08:54 – It was 57.3F (13C) when I took Colin out at about 0700 this morning, bright and sunny. Barbara is off to the gym, and then it’ll be more science kit stuff today. She has a busy week on tap, with the Friends bookstore tomorrow afternoon, a trip down to Winston Wednesday afternoon, returning Thursday, and then preparing to depart for a week-long craft class on Sunday, returning the following Saturday. Colin and I need to get prepared for WW&P while she’s gone.

Yesterday, I read a summary of a report from the Fed that said 23% of American families couldn’t pay all of their monthly bills and that 44% of them did not have the cash or equivalent on hand to deal with an unexpected $400 expense. I remember seeing similar figures in the past that something like 75% of US families couldn’t deal with an unexpected $1,000 expense and more than 90% with a $2,500 expense. In other words, the vast majority of US families are living on the edge economically.
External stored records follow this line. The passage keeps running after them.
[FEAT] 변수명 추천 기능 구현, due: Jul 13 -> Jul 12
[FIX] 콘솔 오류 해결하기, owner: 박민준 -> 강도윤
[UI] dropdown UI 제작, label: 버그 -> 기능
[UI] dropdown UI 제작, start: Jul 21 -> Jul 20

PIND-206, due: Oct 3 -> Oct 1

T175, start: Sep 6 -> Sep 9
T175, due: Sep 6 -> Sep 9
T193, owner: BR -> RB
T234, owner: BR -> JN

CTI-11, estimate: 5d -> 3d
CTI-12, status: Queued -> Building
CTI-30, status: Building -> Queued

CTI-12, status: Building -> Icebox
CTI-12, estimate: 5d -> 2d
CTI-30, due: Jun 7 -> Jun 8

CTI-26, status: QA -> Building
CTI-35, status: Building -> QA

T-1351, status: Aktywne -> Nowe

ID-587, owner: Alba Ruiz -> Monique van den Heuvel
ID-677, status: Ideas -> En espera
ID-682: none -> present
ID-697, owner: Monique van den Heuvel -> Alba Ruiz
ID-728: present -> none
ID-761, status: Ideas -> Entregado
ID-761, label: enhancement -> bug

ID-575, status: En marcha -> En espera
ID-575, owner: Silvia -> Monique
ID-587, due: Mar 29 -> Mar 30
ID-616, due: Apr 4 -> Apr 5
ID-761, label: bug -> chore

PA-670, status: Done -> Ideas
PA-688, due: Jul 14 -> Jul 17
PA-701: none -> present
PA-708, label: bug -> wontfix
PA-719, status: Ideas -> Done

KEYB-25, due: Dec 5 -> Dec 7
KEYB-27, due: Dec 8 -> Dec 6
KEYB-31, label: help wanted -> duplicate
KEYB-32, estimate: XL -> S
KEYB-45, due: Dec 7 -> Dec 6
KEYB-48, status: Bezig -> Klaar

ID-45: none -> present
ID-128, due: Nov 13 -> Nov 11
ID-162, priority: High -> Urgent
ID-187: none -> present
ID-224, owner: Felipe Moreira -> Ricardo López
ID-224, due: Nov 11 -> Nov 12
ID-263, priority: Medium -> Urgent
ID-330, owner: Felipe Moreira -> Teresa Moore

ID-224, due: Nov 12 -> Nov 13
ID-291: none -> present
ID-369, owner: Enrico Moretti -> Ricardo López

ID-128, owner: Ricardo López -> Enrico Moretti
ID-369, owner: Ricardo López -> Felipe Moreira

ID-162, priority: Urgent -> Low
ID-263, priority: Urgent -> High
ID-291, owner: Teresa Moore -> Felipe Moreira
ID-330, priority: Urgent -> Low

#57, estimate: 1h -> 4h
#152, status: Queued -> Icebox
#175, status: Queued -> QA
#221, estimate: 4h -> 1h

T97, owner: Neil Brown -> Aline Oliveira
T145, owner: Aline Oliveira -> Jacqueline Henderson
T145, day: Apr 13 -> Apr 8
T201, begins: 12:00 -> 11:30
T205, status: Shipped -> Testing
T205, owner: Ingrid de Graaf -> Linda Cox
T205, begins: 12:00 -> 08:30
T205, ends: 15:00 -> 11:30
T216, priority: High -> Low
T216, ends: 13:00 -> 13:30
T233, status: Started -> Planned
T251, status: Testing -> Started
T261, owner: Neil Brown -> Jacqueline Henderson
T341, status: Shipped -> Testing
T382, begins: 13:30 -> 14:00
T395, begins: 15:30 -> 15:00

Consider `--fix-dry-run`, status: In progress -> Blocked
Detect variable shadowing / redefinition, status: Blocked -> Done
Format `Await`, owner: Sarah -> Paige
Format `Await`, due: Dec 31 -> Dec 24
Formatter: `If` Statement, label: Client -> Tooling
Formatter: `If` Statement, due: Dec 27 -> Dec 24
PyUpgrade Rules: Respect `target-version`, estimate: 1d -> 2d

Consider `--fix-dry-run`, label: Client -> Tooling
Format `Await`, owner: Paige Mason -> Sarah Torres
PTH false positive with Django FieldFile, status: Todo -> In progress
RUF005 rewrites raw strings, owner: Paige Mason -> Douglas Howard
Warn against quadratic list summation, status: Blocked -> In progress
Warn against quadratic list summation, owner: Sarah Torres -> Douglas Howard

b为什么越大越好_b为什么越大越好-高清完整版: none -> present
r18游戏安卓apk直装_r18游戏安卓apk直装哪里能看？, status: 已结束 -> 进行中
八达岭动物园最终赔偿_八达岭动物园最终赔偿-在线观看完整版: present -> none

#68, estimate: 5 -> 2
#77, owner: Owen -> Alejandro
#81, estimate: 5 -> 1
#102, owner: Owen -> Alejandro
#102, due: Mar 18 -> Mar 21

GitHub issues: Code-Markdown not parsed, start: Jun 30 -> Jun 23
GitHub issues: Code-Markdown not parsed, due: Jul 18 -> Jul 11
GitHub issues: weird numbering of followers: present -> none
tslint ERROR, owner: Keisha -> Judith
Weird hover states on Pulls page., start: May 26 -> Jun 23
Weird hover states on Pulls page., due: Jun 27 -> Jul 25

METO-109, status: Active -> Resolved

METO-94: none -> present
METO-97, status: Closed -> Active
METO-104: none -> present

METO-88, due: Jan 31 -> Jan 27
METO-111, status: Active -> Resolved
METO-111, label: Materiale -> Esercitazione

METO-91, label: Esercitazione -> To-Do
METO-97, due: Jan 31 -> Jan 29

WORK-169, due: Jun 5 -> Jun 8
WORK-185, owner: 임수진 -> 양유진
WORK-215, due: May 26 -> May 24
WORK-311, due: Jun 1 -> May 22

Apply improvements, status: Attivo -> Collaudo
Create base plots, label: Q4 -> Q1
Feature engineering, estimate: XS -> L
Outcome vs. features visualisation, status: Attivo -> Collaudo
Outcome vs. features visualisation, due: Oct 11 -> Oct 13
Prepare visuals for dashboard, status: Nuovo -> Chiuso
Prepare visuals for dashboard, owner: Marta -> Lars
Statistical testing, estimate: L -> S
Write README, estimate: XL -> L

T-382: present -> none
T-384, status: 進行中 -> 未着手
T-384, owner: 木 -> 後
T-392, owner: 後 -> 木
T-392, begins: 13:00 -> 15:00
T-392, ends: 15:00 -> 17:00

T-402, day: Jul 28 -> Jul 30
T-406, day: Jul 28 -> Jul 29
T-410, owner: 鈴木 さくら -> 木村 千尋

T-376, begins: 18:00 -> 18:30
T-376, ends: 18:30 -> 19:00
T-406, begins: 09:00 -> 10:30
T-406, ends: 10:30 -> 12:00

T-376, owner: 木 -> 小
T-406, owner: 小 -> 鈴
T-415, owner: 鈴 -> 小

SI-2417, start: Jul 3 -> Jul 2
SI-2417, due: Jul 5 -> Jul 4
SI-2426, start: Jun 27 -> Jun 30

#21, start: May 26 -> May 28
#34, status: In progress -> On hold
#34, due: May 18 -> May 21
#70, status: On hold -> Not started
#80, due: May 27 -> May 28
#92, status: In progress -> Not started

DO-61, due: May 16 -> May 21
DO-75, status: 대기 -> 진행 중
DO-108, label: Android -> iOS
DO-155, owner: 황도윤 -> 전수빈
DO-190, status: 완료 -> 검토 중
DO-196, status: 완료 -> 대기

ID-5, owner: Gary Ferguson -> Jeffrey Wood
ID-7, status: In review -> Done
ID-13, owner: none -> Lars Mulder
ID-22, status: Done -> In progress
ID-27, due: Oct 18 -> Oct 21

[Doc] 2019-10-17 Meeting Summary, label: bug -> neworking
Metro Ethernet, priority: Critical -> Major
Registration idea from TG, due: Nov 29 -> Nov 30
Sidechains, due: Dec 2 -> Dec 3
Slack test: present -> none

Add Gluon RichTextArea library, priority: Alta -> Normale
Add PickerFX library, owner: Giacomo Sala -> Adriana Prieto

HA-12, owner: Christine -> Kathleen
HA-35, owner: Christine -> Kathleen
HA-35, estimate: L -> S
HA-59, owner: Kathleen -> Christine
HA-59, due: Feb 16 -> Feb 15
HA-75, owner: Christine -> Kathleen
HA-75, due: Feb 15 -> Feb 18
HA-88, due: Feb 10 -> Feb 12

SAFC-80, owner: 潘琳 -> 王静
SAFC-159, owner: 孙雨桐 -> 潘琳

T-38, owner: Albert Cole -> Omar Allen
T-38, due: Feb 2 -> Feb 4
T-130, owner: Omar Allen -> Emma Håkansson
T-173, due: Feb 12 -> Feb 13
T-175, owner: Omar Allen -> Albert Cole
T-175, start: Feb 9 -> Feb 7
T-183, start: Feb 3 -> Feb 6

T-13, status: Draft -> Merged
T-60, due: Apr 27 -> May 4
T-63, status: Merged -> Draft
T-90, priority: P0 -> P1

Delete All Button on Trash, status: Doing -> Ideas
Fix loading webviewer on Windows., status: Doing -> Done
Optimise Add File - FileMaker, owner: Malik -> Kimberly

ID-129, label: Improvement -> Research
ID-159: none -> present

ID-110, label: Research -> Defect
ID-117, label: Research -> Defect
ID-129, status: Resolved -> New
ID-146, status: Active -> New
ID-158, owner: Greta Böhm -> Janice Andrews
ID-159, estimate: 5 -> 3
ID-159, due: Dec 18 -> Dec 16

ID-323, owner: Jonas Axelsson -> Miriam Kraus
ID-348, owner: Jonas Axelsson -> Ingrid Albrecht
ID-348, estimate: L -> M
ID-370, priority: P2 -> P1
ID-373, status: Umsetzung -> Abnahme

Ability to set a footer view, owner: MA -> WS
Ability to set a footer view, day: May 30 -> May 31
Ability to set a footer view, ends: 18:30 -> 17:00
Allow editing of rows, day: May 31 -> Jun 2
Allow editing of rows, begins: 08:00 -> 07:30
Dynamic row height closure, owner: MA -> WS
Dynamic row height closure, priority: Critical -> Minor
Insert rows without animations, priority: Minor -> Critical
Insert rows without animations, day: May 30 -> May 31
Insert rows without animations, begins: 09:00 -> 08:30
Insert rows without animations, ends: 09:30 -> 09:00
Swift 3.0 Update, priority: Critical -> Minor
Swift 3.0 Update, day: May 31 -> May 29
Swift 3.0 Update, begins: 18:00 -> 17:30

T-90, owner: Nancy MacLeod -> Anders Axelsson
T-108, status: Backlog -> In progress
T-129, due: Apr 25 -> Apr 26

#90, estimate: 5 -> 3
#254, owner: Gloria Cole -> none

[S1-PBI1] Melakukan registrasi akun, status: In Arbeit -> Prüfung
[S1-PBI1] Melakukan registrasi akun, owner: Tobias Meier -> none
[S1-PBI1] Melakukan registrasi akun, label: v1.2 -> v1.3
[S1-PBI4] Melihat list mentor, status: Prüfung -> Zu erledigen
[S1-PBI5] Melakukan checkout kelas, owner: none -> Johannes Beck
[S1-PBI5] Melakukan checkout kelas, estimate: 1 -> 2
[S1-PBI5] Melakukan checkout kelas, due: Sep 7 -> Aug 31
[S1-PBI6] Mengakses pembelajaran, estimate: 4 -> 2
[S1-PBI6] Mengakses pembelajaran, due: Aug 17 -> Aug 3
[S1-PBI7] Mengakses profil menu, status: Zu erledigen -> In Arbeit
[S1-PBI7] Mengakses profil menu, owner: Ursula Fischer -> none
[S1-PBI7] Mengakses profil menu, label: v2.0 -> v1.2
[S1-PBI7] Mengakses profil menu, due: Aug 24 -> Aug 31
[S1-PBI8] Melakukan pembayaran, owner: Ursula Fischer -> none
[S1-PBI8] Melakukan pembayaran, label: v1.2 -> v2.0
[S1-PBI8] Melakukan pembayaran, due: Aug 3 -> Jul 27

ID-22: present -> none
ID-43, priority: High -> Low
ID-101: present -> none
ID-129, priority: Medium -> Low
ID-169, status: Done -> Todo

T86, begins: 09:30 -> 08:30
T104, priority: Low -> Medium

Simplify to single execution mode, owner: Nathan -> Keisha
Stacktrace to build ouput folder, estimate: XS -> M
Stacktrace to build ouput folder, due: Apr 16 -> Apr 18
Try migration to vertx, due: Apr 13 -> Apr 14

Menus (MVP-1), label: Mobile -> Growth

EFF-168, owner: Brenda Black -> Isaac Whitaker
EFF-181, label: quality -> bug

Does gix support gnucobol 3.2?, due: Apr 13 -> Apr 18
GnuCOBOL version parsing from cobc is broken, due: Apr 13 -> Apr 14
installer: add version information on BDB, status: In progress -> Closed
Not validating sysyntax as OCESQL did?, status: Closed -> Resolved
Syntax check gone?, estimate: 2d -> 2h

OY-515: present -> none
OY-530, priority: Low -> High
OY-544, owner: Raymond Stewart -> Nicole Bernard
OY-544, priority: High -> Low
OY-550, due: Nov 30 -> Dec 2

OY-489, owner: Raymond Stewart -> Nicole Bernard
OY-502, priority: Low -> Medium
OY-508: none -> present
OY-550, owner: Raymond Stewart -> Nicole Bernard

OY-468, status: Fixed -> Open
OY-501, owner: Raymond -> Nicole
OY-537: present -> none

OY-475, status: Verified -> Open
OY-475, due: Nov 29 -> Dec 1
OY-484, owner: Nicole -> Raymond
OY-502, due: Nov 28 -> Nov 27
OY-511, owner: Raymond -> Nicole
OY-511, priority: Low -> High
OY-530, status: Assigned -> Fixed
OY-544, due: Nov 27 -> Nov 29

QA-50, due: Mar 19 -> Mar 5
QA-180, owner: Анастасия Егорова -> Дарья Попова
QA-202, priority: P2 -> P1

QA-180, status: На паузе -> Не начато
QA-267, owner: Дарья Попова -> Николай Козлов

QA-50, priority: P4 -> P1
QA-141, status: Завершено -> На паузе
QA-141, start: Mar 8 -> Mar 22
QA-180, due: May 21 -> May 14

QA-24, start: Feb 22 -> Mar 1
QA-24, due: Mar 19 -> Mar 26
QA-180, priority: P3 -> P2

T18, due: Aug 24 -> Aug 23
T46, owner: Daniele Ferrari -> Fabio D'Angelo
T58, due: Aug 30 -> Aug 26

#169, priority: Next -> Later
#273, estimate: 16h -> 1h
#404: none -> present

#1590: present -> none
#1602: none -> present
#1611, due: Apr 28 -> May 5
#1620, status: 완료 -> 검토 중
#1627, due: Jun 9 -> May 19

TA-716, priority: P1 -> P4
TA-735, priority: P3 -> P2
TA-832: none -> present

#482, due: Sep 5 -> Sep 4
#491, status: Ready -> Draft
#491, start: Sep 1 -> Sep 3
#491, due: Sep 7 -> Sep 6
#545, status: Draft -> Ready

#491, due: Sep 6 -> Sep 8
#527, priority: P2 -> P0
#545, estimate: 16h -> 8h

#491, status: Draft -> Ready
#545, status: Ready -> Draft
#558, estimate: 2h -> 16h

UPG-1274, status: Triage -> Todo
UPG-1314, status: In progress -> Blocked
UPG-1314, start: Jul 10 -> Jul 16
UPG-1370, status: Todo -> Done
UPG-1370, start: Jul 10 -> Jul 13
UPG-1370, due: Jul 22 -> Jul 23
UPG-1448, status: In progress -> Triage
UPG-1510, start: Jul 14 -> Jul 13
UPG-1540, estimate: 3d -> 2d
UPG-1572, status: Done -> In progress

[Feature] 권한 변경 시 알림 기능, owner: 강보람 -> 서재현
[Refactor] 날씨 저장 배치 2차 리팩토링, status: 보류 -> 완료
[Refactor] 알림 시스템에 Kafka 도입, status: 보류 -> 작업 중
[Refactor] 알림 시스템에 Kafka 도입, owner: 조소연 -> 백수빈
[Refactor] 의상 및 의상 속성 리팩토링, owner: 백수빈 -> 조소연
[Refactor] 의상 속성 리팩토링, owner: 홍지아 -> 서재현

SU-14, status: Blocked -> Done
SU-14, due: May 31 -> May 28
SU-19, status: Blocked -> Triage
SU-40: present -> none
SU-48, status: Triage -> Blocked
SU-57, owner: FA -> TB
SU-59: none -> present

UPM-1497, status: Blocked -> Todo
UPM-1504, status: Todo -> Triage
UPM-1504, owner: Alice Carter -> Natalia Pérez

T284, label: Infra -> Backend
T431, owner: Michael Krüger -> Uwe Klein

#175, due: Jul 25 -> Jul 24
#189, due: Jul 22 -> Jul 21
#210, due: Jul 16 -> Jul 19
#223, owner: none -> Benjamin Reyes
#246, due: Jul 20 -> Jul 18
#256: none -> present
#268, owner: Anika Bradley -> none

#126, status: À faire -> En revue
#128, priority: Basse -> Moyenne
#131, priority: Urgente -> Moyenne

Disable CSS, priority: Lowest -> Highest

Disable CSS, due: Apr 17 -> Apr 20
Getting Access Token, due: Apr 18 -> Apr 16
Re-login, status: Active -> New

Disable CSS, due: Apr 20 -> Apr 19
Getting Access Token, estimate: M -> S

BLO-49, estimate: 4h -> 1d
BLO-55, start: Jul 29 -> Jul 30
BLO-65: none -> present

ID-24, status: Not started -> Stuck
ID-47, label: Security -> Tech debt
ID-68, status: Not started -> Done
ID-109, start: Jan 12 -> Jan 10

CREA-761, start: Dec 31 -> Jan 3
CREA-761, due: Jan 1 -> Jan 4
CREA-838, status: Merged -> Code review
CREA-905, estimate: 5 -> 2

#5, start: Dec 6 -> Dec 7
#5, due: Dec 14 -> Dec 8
And that’s not limited to young people, poorer people, or uneducated people. Obviously, all of those make the problem worse, but there are plenty of middle-class and upper middle-class families whose breadwinner(s) are well-educated, in their 40’s, 50’s, or 60’s, and have few if any financial reserves. This does not bode well for any of us.

The fundamental problem is that most people, whatever their incomes, are living at or above their means. I’ve known many people over the years whose incomes put them in the top 10%, 5%, or even 1%, but they spent their money as fast as or faster than it came in. They put nothing aside for a rainy day. In other words, they’re irresponsible. And I’m afraid that they may soon reap what they’ve sown.